» Assignment:
When you transcribe the listing that follows, keep every line exact and omit the pictures.

» Records shown:
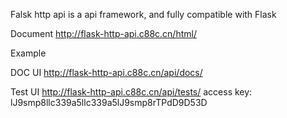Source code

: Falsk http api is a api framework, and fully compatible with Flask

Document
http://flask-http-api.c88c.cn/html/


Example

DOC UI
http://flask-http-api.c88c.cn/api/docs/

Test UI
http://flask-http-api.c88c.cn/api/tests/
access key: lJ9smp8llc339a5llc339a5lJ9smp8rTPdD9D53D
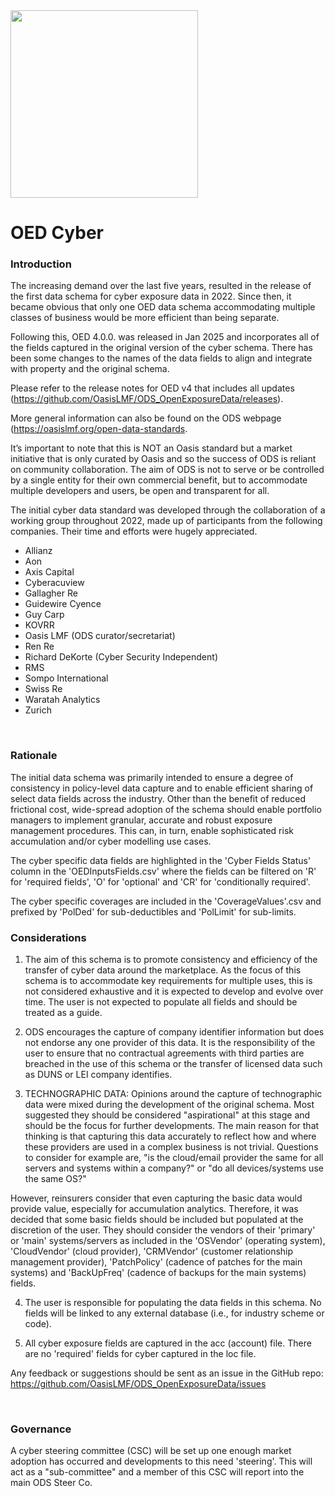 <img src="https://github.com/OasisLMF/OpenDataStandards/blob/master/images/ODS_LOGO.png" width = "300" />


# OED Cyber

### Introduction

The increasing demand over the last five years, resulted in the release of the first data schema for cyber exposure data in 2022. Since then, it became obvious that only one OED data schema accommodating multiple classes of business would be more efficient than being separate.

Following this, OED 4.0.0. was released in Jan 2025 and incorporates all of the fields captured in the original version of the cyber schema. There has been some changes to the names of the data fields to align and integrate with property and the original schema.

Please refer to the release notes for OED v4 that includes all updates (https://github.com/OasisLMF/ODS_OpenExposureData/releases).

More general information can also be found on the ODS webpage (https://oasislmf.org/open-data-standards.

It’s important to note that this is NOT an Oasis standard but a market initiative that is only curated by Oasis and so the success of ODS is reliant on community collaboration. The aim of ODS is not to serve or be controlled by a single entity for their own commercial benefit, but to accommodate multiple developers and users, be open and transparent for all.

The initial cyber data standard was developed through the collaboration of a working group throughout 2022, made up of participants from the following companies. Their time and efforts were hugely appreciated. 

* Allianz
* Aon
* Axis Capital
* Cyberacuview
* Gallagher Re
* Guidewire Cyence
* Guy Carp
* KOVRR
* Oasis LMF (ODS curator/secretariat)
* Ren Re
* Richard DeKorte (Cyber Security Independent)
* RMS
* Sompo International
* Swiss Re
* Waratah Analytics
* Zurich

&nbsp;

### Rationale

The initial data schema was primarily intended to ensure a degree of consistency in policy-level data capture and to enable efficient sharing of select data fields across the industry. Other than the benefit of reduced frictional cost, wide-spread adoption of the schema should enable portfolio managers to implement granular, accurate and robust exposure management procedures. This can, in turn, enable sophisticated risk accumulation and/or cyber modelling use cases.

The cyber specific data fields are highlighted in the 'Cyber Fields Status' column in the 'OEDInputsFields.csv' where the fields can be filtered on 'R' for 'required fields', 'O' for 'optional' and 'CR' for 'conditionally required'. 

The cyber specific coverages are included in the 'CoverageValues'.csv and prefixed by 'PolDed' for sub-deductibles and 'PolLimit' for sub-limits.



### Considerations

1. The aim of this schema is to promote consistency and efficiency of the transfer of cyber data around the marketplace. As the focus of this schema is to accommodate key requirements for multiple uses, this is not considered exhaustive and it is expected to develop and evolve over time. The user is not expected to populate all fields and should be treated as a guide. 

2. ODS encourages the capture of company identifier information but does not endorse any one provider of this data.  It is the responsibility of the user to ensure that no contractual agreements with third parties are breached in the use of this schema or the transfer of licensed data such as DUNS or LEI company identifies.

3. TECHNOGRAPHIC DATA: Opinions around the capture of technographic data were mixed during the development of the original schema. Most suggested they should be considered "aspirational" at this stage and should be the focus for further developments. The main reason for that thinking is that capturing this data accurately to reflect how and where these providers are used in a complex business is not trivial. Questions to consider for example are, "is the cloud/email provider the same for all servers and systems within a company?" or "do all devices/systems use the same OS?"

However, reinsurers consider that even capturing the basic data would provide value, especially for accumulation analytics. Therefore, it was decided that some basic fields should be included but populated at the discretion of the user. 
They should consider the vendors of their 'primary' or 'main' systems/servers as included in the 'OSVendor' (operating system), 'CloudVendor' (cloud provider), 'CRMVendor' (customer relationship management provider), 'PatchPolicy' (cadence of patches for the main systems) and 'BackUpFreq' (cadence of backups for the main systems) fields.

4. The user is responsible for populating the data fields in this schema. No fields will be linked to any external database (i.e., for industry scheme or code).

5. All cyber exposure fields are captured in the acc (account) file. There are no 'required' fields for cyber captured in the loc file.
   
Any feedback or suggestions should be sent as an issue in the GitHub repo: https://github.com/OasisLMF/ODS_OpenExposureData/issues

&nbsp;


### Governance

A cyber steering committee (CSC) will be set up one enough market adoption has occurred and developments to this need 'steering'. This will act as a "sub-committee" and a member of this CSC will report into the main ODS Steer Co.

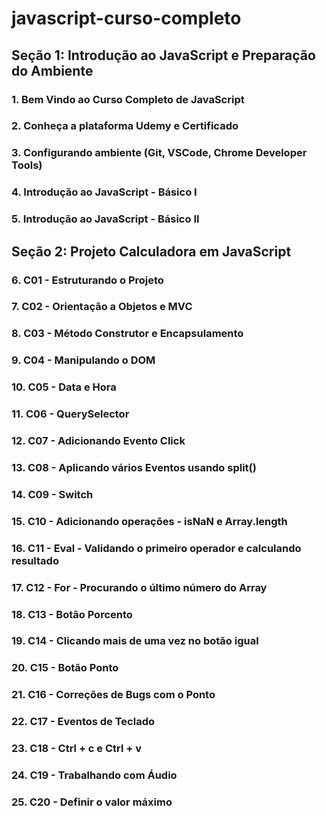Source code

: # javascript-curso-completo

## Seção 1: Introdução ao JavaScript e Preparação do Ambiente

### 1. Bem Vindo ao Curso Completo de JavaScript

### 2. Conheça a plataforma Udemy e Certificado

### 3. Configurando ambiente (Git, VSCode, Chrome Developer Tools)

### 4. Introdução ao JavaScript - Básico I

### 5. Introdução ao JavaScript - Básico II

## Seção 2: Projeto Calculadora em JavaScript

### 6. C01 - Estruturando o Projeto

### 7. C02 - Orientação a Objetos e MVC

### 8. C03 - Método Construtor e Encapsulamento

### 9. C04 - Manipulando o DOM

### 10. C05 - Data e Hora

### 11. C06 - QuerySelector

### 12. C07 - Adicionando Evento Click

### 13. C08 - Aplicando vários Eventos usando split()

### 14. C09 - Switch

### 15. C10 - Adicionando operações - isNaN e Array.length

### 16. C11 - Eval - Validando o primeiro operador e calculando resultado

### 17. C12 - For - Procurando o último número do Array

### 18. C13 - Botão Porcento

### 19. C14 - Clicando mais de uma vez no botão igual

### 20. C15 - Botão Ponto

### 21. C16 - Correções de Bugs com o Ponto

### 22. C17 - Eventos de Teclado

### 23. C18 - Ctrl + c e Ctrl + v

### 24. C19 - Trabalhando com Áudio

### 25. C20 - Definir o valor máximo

» Your response:
Source code

: Falsk http api is a api framework, and fully compatible with Flask

Document
http://flask-http-api.c88c.cn/html/


Example

DOC UI
http://flask-http-api.c88c.cn/api/docs/

Test UI
http://flask-http-api.c88c.cn/api/tests/
access key: lJ9smp8llc339a5llc339a5lJ9smp8rTPdD9D53D
 <img src="https://github.com/OasisLMF/OpenDataStandards/blob/master/images/ODS_LOGO.png" width = "300" />


# OED Cyber

### Introduction

The increasing demand over the last five years, resulted in the release of the first data schema for cyber exposure data in 2022. Since then, it became obvious that only one OED data schema accommodating multiple classes of business would be more efficient than being separate.

Following this, OED 4.0.0. was released in Jan 2025 and incorporates all of the fields captured in the original version of the cyber schema. There has been some changes to the names of the data fields to align and integrate with property and the original schema.

Please refer to the release notes for OED v4 that includes all updates (https://github.com/OasisLMF/ODS_OpenExposureData/releases).

More general information can also be found on the ODS webpage (https://oasislmf.org/open-data-standards.

It’s important to note that this is NOT an Oasis standard but a market initiative that is only curated by Oasis and so the success of ODS is reliant on community collaboration. The aim of ODS is not to serve or be controlled by a single entity for their own commercial benefit, but to accommodate multiple developers and users, be open and transparent for all.

The initial cyber data standard was developed through the collaboration of a working group throughout 2022, made up of participants from the following companies. Their time and efforts were hugely appreciated. 

* Allianz
* Aon
* Axis Capital
* Cyberacuview
* Gallagher Re
* Guidewire Cyence
* Guy Carp
* KOVRR
* Oasis LMF (ODS curator/secretariat)
* Ren Re
* Richard DeKorte (Cyber Security Independent)
* RMS
* Sompo International
* Swiss Re
* Waratah Analytics
* Zurich

&nbsp;

### Rationale

The initial data schema was primarily intended to ensure a degree of consistency in policy-level data capture and to enable efficient sharing of select data fields across the industry. Other than the benefit of reduced frictional cost, wide-spread adoption of the schema should enable portfolio managers to implement granular, accurate and robust exposure management procedures. This can, in turn, enable sophisticated risk accumulation and/or cyber modelling use cases.

The cyber specific data fields are highlighted in the 'Cyber Fields Status' column in the 'OEDInputsFields.csv' where the fields can be filtered on 'R' for 'required fields', 'O' for 'optional' and 'CR' for 'conditionally required'. 

The cyber specific coverages are included in the 'CoverageValues'.csv and prefixed by 'PolDed' for sub-deductibles and 'PolLimit' for sub-limits.



### Considerations

1. The aim of this schema is to promote consistency and efficiency of the transfer of cyber data around the marketplace. As the focus of this schema is to accommodate key requirements for multiple uses, this is not considered exhaustive and it is expected to develop and evolve over time. The user is not expected to populate all fields and should be treated as a guide. 

2. ODS encourages the capture of company identifier information but does not endorse any one provider of this data.  It is the responsibility of the user to ensure that no contractual agreements with third parties are breached in the use of this schema or the transfer of licensed data such as DUNS or LEI company identifies.

3. TECHNOGRAPHIC DATA: Opinions around the capture of technographic data were mixed during the development of the original schema. Most suggested they should be considered "aspirational" at this stage and should be the focus for further developments. The main reason for that thinking is that capturing this data accurately to reflect how and where these providers are used in a complex business is not trivial. Questions to consider for example are, "is the cloud/email provider the same for all servers and systems within a company?" or "do all devices/systems use the same OS?"

However, reinsurers consider that even capturing the basic data would provide value, especially for accumulation analytics. Therefore, it was decided that some basic fields should be included but populated at the discretion of the user. 
They should consider the vendors of their 'primary' or 'main' systems/servers as included in the 'OSVendor' (operating system), 'CloudVendor' (cloud provider), 'CRMVendor' (customer relationship management provider), 'PatchPolicy' (cadence of patches for the main systems) and 'BackUpFreq' (cadence of backups for the main systems) fields.

4. The user is responsible for populating the data fields in this schema. No fields will be linked to any external database (i.e., for industry scheme or code).

5. All cyber exposure fields are captured in the acc (account) file. There are no 'required' fields for cyber captured in the loc file.
   
Any feedback or suggestions should be sent as an issue in the GitHub repo: https://github.com/OasisLMF/ODS_OpenExposureData/issues

&nbsp;


### Governance

A cyber steering committee (CSC) will be set up one enough market adoption has occurred and developments to this need 'steering'. This will act as a "sub-committee" and a member of this CSC will report into the main ODS Steer Co.

Source code

: # javascript-curso-completo

## Seção 1: Introdução ao JavaScript e Preparação do Ambiente

### 1. Bem Vindo ao Curso Completo de JavaScript

### 2. Conheça a plataforma Udemy e Certificado

### 3. Configurando ambiente (Git, VSCode, Chrome Developer Tools)

### 4. Introdução ao JavaScript - Básico I

### 5. Introdução ao JavaScript - Básico II

## Seção 2: Projeto Calculadora em JavaScript

### 6. C01 - Estruturando o Projeto

### 7. C02 - Orientação a Objetos e MVC

### 8. C03 - Método Construtor e Encapsulamento

### 9. C04 - Manipulando o DOM

### 10. C05 - Data e Hora

### 11. C06 - QuerySelector

### 12. C07 - Adicionando Evento Click

### 13. C08 - Aplicando vários Eventos usando split()

### 14. C09 - Switch

### 15. C10 - Adicionando operações - isNaN e Array.length

### 16. C11 - Eval - Validando o primeiro operador e calculando resultado

### 17. C12 - For - Procurando o último número do Array

### 18. C13 - Botão Porcento

### 19. C14 - Clicando mais de uma vez no botão igual

### 20. C15 - Botão Ponto

### 21. C16 - Correções de Bugs com o Ponto

### 22. C17 - Eventos de Teclado

### 23. C18 - Ctrl + c e Ctrl + v

### 24. C19 - Trabalhando com Áudio

### 25. C20 - Definir o valor máximo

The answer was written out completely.